Bir kişinin A noktasondan b noktasına gideceğini varsayalım.Fakat b’ye gitmeden, önce b’ye olan mesafenin yarısını gitmek zorundadır. Fakat b’ye olan mesafenin yarısını gitmeden önce bu mesafenin çeyreğini gitmesi gerektir. Daha sonra çeyreği gidebilmek için sekizde birini gitmesi gerekmektedir; bu böyle devam eder.
Adsız
Sonuç olarak A kişisinin sonsuz sayıda mesafe gitmesi gerekir. Burada bir sorun daha vardır; her ilk mesafe aralığı ikiye bölünebileceği için gidilmesi gereken bir ilk mesafe yoktur. Böylece bu yolculuğun bir başlangıç noktası yoktur, yani yolculuğa başlayamaz. Bu paradoks sonuç olarak belirli bir mesafenin yolculuğunun tamamlanamaycağını veya başlanamayacağını, böylece de her hareketin sadece bir yanılsamadan ibaret olacağını ifade eder.
İşte matematiğin dünyasında biz sonsuza kadar gidilebilme ya da sonsuza kadar bölünebilme gibi kavramları çok rahat söyleyebildiğimizden bir çok paradoksa maruz kalıyoruz.Ama fiziksel dünyada işler böyle yürümüyor.

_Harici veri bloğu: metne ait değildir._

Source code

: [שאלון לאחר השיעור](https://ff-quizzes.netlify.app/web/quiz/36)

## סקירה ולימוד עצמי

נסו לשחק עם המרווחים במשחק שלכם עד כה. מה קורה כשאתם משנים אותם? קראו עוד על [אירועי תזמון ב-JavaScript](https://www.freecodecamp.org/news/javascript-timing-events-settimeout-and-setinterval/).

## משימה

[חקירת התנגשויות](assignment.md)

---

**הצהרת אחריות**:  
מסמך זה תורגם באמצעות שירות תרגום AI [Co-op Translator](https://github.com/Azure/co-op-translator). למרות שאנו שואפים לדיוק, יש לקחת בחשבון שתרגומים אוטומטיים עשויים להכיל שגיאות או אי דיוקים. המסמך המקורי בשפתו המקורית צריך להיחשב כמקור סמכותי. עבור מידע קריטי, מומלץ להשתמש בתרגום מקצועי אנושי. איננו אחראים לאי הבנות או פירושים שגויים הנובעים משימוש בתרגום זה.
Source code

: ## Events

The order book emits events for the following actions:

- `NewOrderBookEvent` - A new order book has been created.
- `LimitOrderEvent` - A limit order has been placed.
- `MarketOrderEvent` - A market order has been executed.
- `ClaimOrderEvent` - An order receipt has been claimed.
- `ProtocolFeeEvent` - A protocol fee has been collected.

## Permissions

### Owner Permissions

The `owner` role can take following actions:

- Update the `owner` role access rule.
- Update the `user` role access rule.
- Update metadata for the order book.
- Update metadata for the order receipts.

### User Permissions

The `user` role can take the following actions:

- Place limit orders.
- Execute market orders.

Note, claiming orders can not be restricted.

Mikroskobik dünyada bölme işlemi planck sabiti ölçeğine kadar yapılabilir. Zaten kuantum teorisi de bu ölçeğin altında bölme işleminin mümkün olamayacağını söylemektedir.Ancak bu yaklaşım mutlak bir sonuç olarak düşünülmemelidir. Zenon matematiksel soyut nesneler üzerinde çalıştığı için Zenon’un sonlu uzay bölgesinde bölme işlemi yapabilmek için fiziksel bir araca ihtiyacı yoktur. Ya da uzayın kuantize edilmiş olması gibi bir engelle karşılaşmaz. İşte matematiksel dünyada nesneler soyut olarak düşünüldüğü için bu işlem yapılabilir. Ama fiziksel dünyada işler bu şekilde yürümez. Nedeni ise fiziksel nesneleri bölmek için o nesneleri bölebileceğimiz araçlara ihtiyaç duyarız. Sonsuz bölme işlemini yapabilecek araçlar var olmadığı için zaten bu mümkün olamaz. Sadece araçlar değil kuantum teorisine göre nesnelerin kuantumlu yapısıda bu işlemi yapabilme ihtimalimizin önündeki en büyük engeldir. Matematik dünyasında bu tür engeller olmadığı için için Zenon paradoksunu çözmek amacıyla “uzay kuantize oldugu için sonsuz bölme işlemi yapılamaz “ya da “zenon paradoksuna bakarak uzayın sonsuza kadar bölünemeyeceği varsayımında bulunabiliriz” tarzı çıkarımlar yanlıştır. Matematik bir dildir ve soyuttur bu yüzden fiziksel dünyadaki somut nesnelerle bağdaştırılarak bu tarz çıkarımlarda bulunmak bir çelişki olduğunu göstermez.